Using PyTorch to Generate Images of Malaria-Infected Cells

For the VAE itself, we instantiate the layers in the __init__ section and define the layer interactions in the ‘forward’ section.

Basically, it’s just a bunch of linear layers with the occasional ReLU activation function.

As VAEs can be a bit finnicky in training (think vanishing and exploding gradients, yay!), I also added two batch normalization layers to the encoder and decoder.

By reducing covariate shift (increasing the independence of two interacting layers) they allow for more stability during training and even have a slight regularization effect (that’s why they get turned off if you switch your model to eval mode).

At the end we need a sigmoid activation function for the binary cross-entropy loss so that all values are between 0 and 1.

The last point which significantly increases training stability is layer initialization.

Inputting a certain set of weights can make a huge difference in training stability, especially for deep neural networks.

I started out with Xavier initialization for all my linear layers which finally allowed me to train the VAE without anything blowing up.

This approach samples initial weights from a random uniform distribution influenced by the number of incoming & outgoing connections of a given layer.

But then recently I stumbled upon an excellent blog post on initialization schemes including Kaiming initialization, so I decided to try that one as well and compare it to the Xavier-initialized VAE.

Apparently, this one is best for ReLU-like activation functions and consists of a weight tensor drawn from a standard normal distribution multiplied by a factor inversely proportional to the number of incoming connections to the layer.

VAE-generated images of blood cells, either healthy (left panel) or infected with malaria (right panel).

Here, the VAE was initialized with Xavier initialization.

Additionally, I added a decaying learning rate (halving after every epoch) to get an improved performance.

After training for 10 epochs, I started to generate images with the trained VAEs.

For this, it’s sufficient to sample random values from the standard normal distribution, input them into the bottleneck layer of the trained VAE and decode them into generated images.

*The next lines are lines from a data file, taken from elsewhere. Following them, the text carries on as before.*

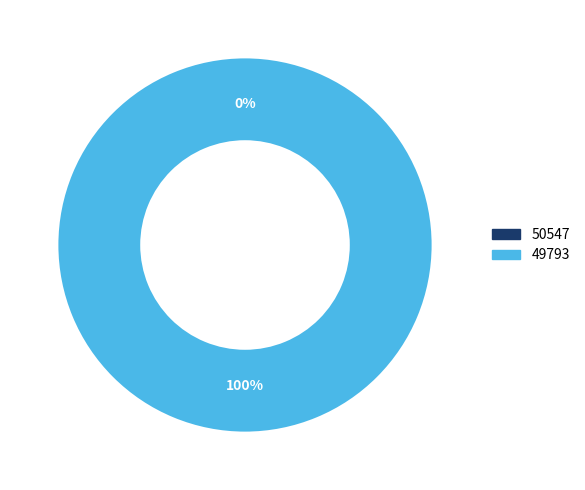

What percentage do 50547 and 49793 together represent?

100.0%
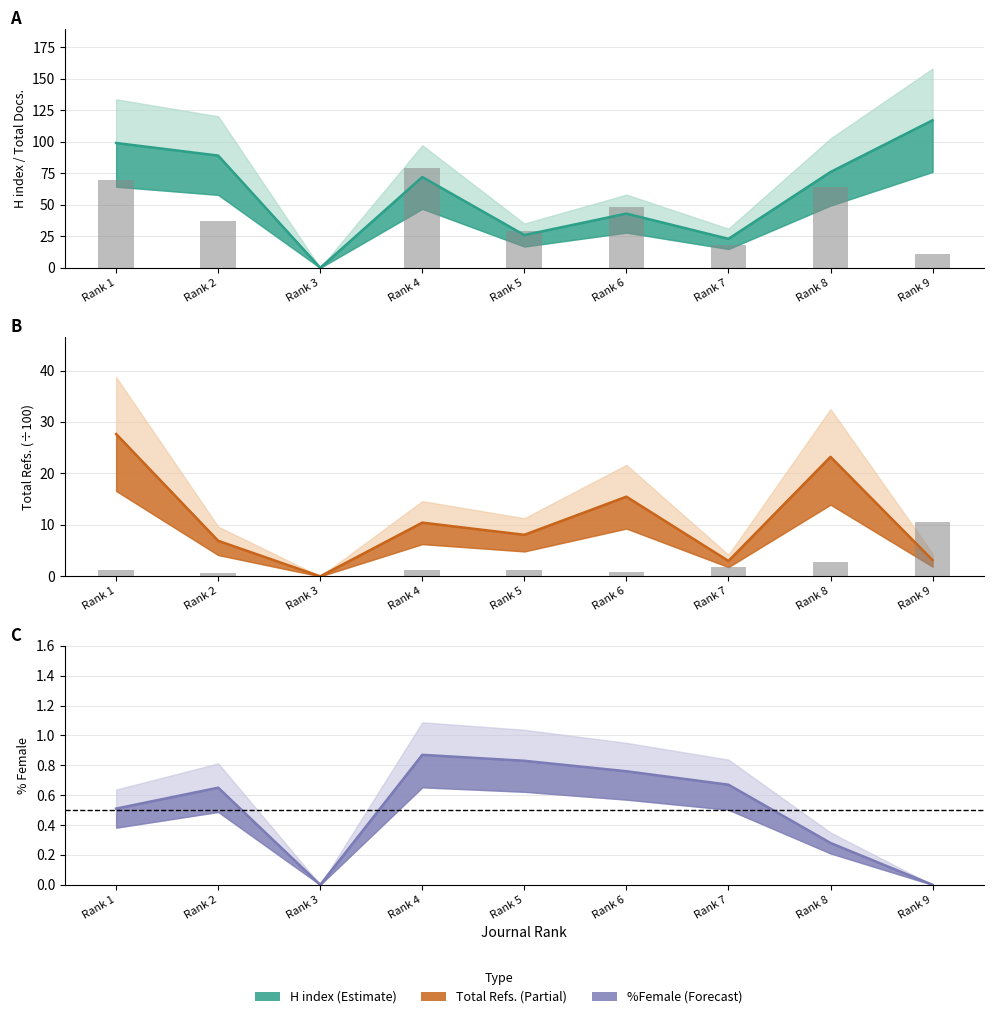

What value does the Ref. / Doc. series have at Rank 9?

10.5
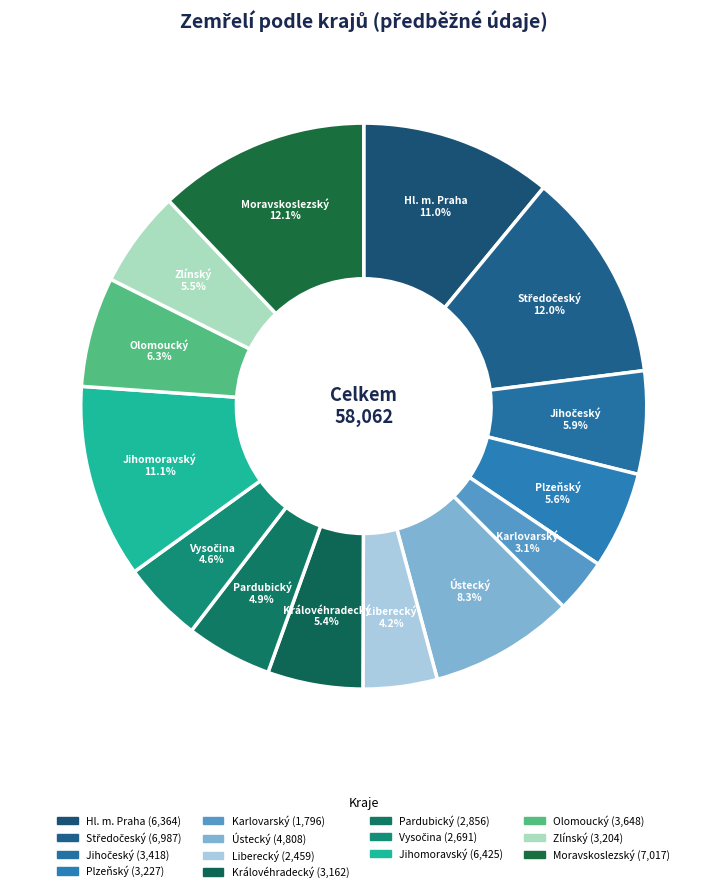

To the nearest percent, what percentage of the pie is Karlovarský?

3%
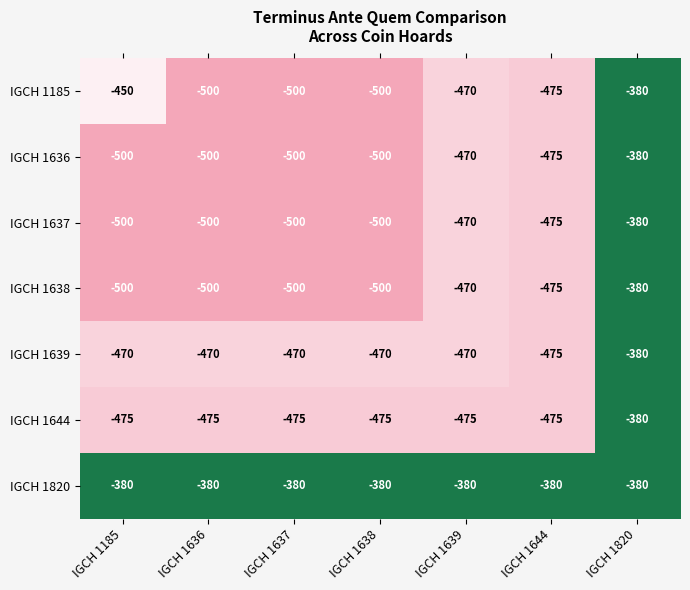

What is the maximum value for IGCH 1637?

-380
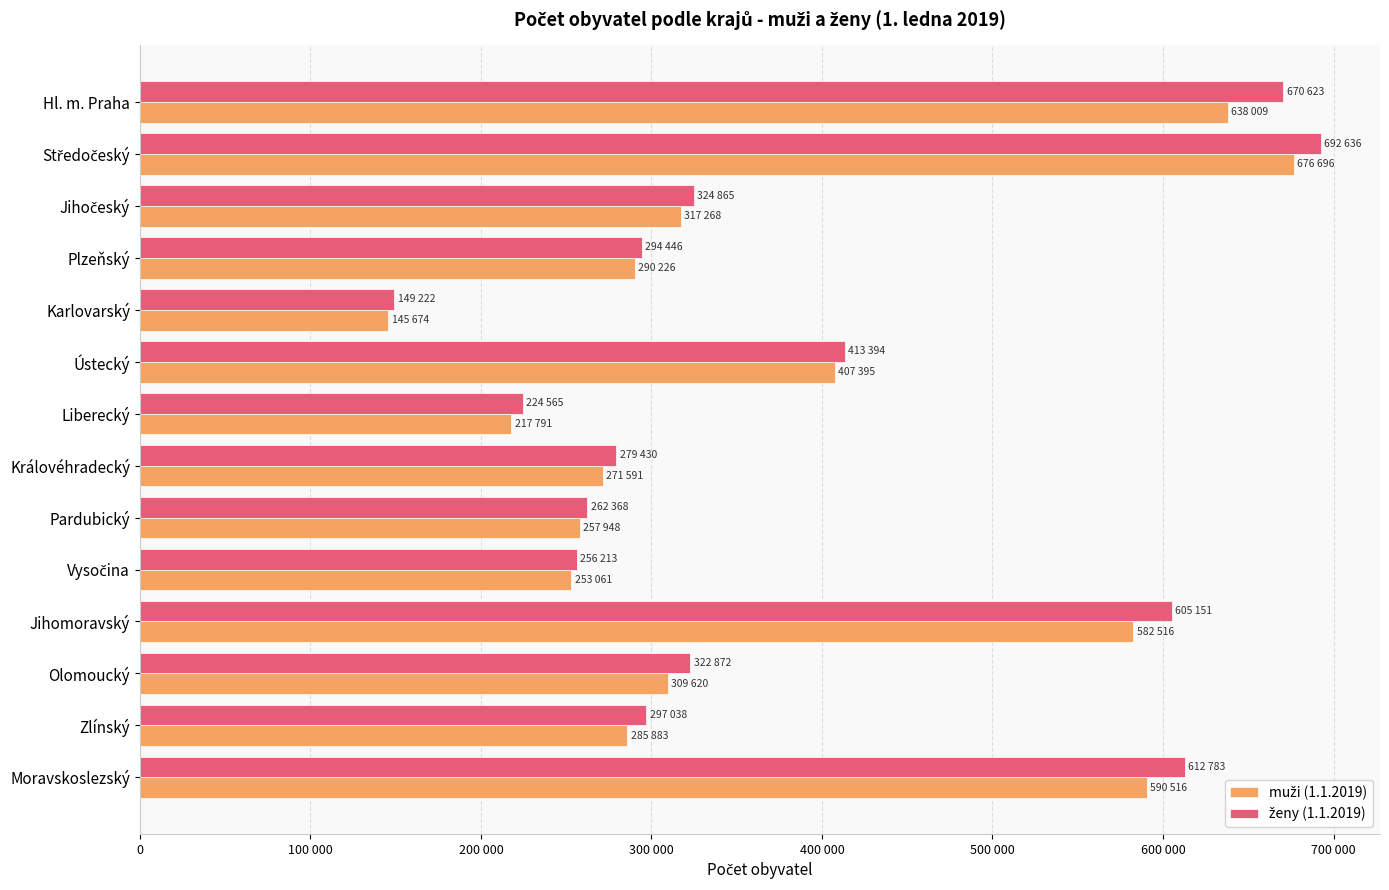

How many bars are there in total?

28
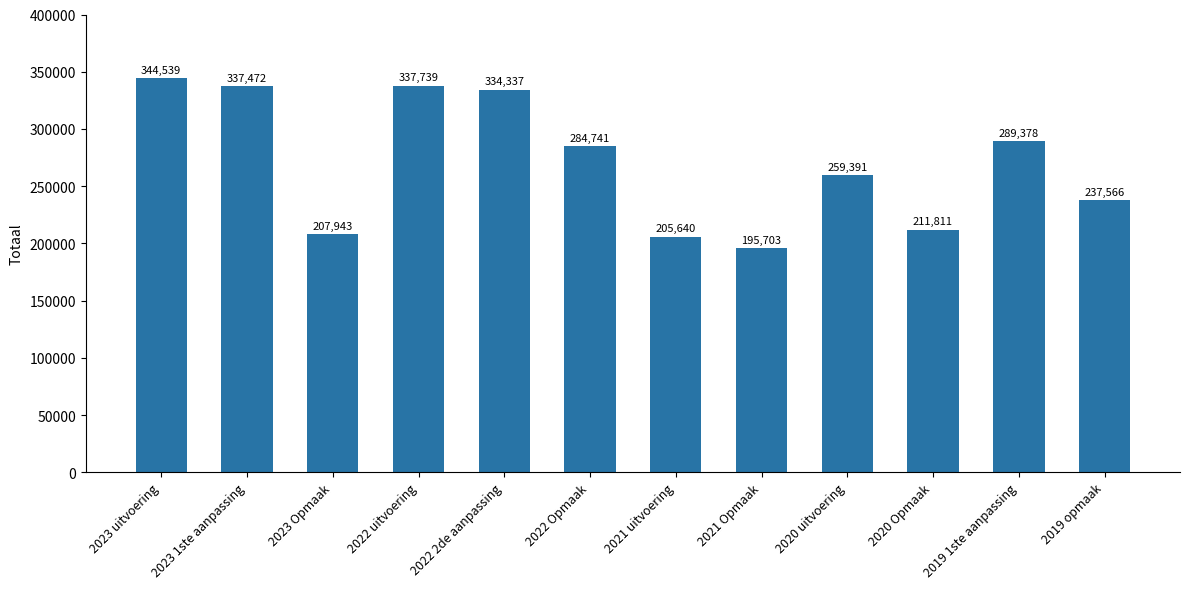

What is the change in value from 2023 uitvoering to 2023 Opmaak?

-136596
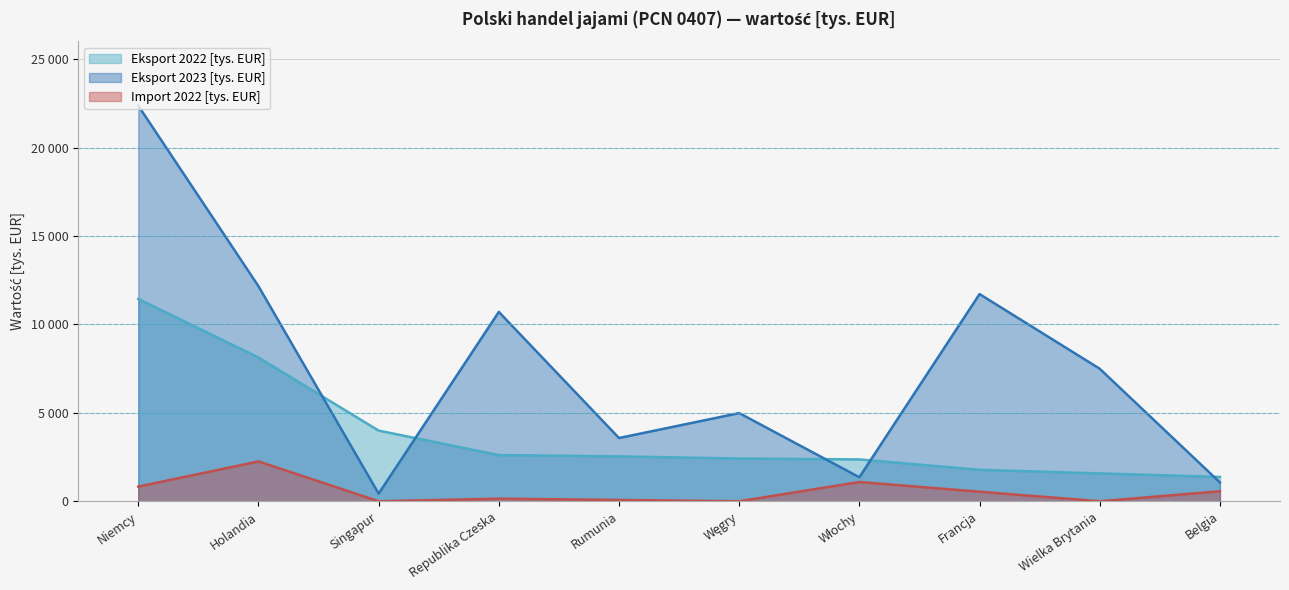

How many series are shown in this chart?

3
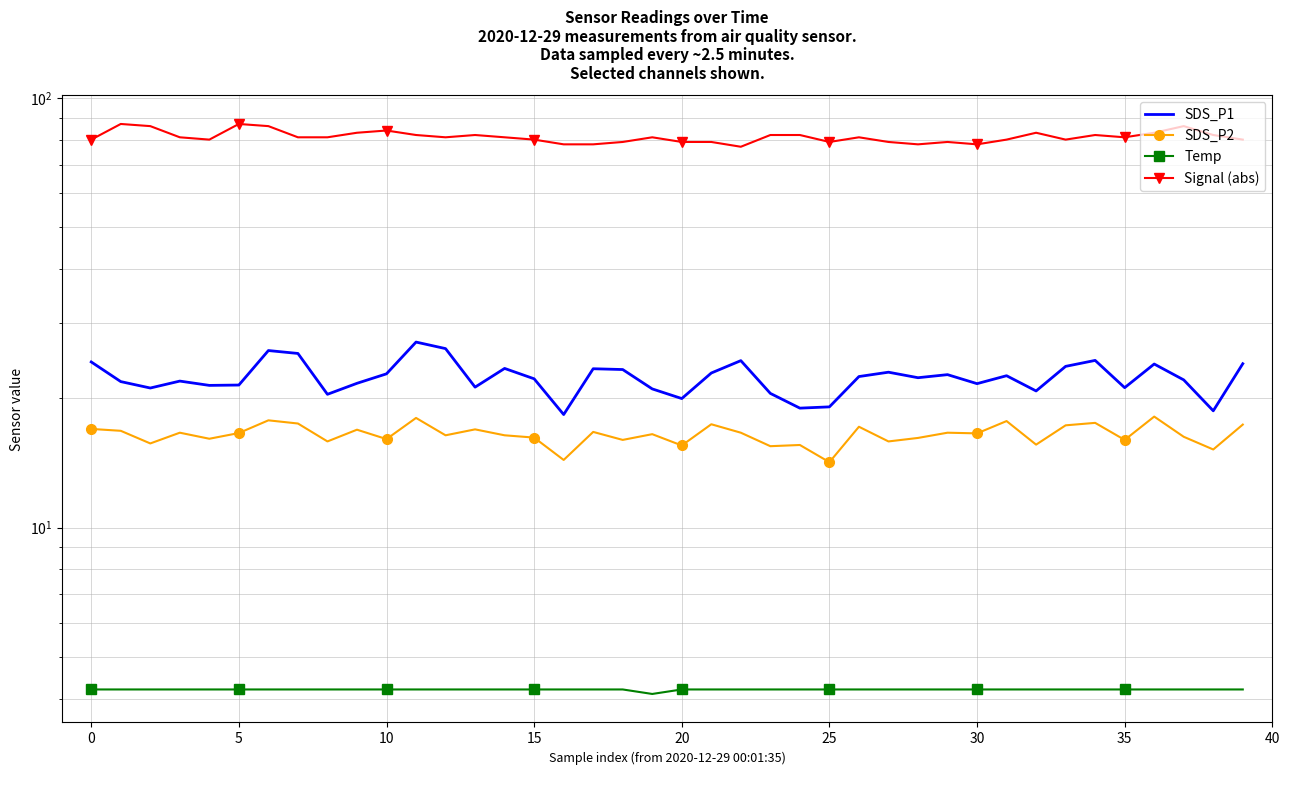

What is the sum of all Temp values?

167.9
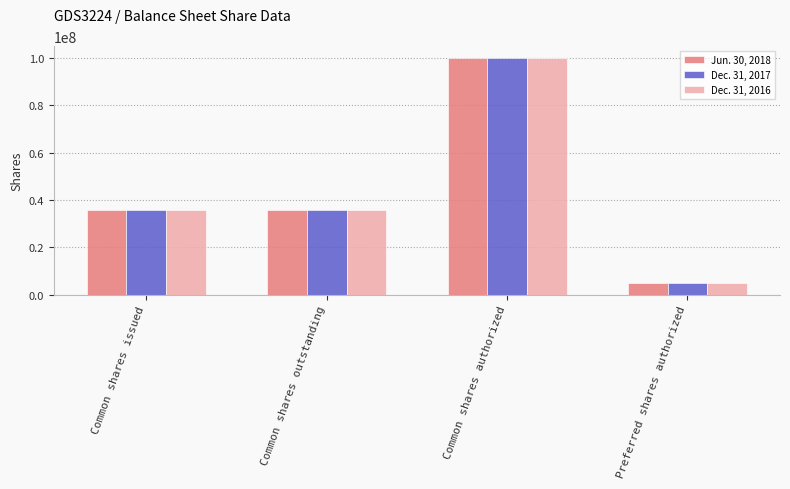

What is the label of the 2nd bar from the left?

Common shares outstanding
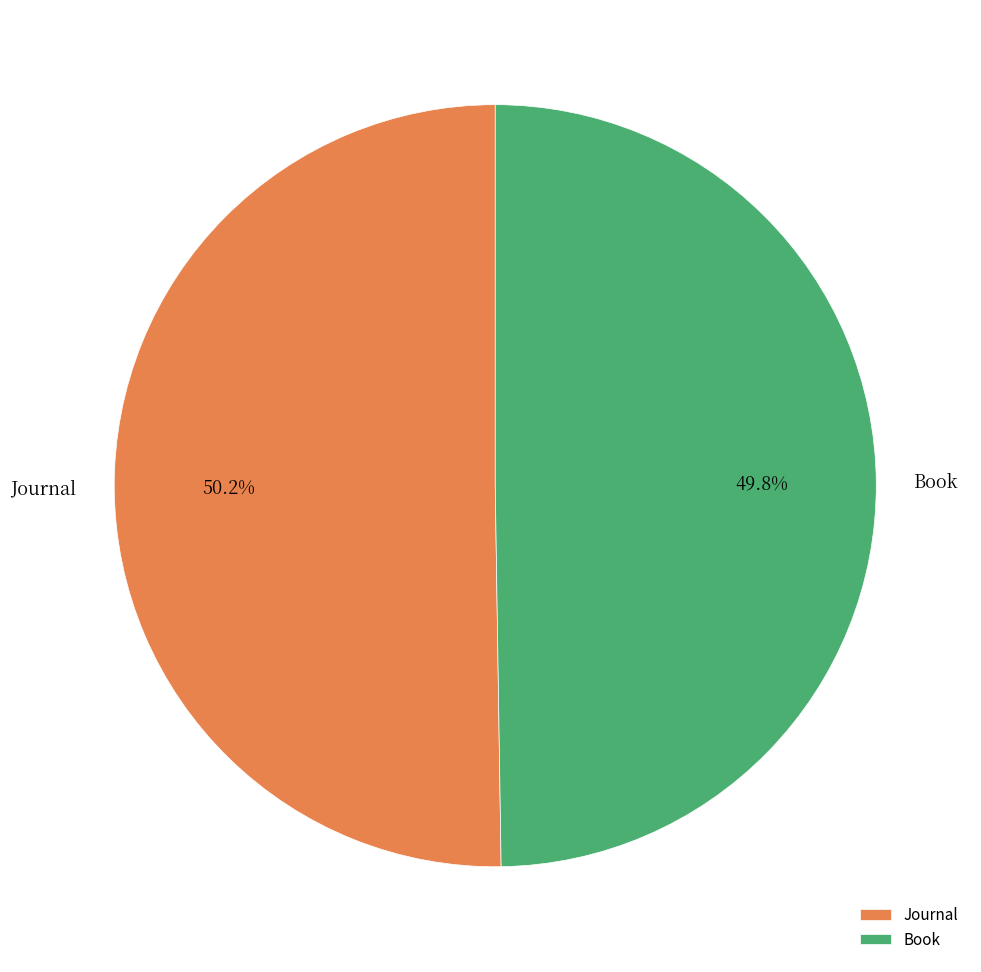

How many slices are in this pie chart?

2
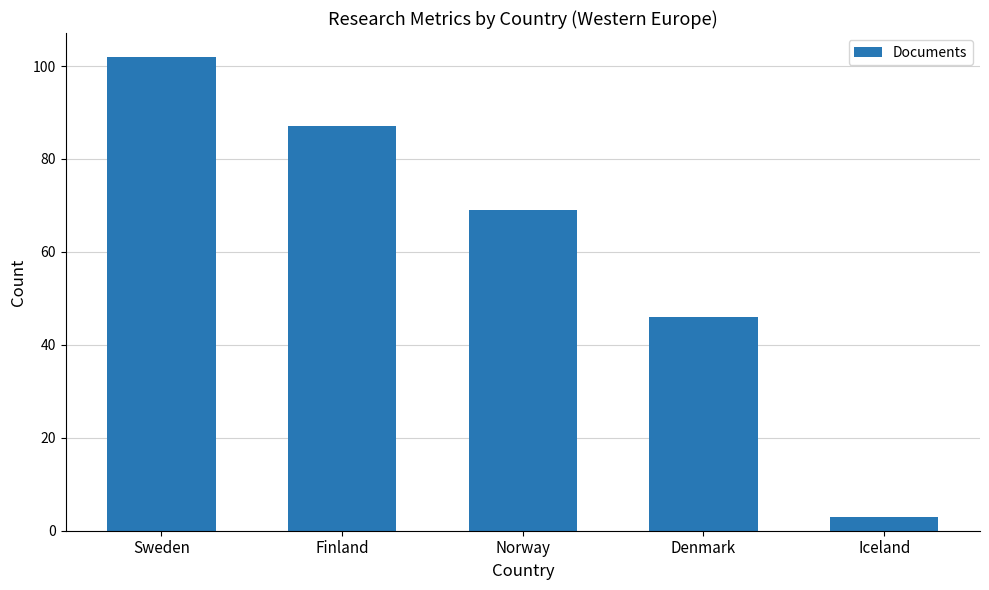

How many data points does each series have?

5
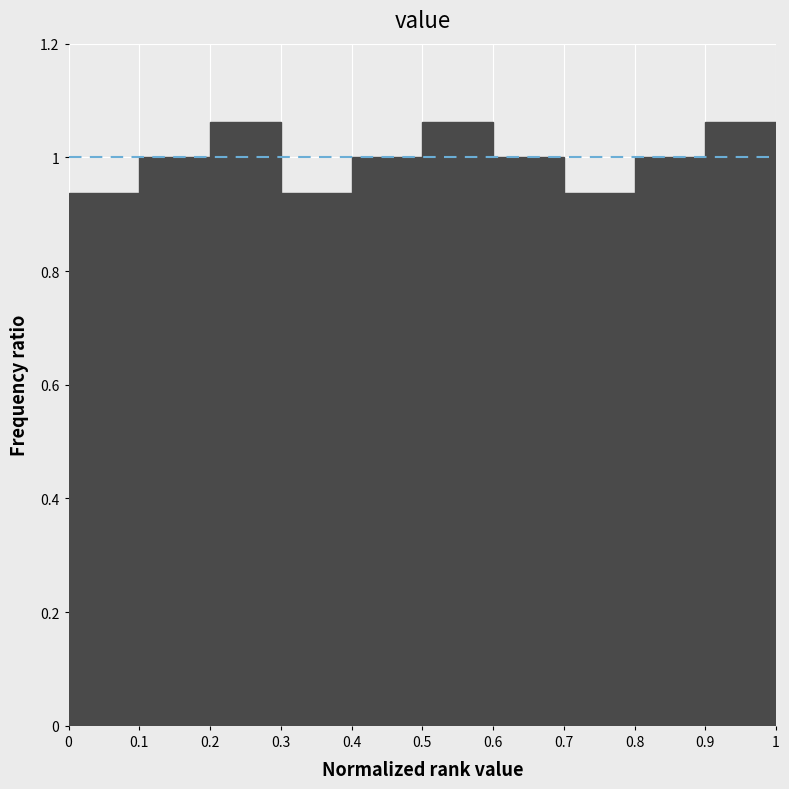

Reading left to right, transcribe this chart: for each bar, give the range it covers on the x-axis and its height. The values are not printed on the chart, so give them approximately, as read against the axis.

0 to 0.1: 0.94
0.1 to 0.2: 1.00
0.2 to 0.3: 1.06
0.3 to 0.4: 0.94
0.4 to 0.5: 1.00
0.5 to 0.6: 1.06
0.6 to 0.7: 1.00
0.7 to 0.8: 0.94
0.8 to 0.9: 1.00
0.9 to 1: 1.06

If we have a look at the images generated by the Xavier-initialized VAE, we can clearly see that the VAE did indeed learn something from the images.

Immediately obvious is the color difference between uninfected (yellow) and infected cells (purplish).

Then, if you look closer, uninfected cells seem to be rounder and more evenly shaped than infected cells.

While you can see some granularity in the infected cells it’s not really the same clear-cut clusters as in the input images though.

For images generated from Kaiming-initialized VAEs, we can also observe the clear color difference yet here the granularity seems to be even less pronounced.

Additionally, the images seem quite hazy.

In fact, VAE-generated images have been noted to be kind of noisy.

Sometimes, this isn’t necessarily bad though.

If you remember the ragged edges of the input images, a bit of blurring around the edges at least make the generated images a bit more aesthetically pleasing.

VAE-generated images of blood cells, either healthy (left panel) or infected with malaria (right panel).

Here, the VAE was initialized with Kaiming initialization.

Where to go from here?.Generative adversarial networks (GANs) have been reported to create images with increased resolution in comparison to VAEs, so if that is a factor GANs might be attractive.

Also, especially for images, the usage of linear layers might be inferior to using convolutional layers.

Building a CNN-VAE might yield considerably improved generated images, so go try that if you feel like it!.In principle using an autoencoder for this kind of uninfected / infected cell setup could give you insights about the characteristics of the respective cell states (by investigating the parameters in the constructed latent space) and might help in the automated diagnosis of malaria.

Anyways, I definitely enjoyed working on this little thing and learned a bit more about deep learning & PyTorch.

Looking forward to the next project!Bonus: If you set the parameters right, you can force your VAE to generate cell images that look like gems or colorful pebbles.

Because we all deserve beautiful images!Can you figure out how to get those beautiful cells from a different universe?.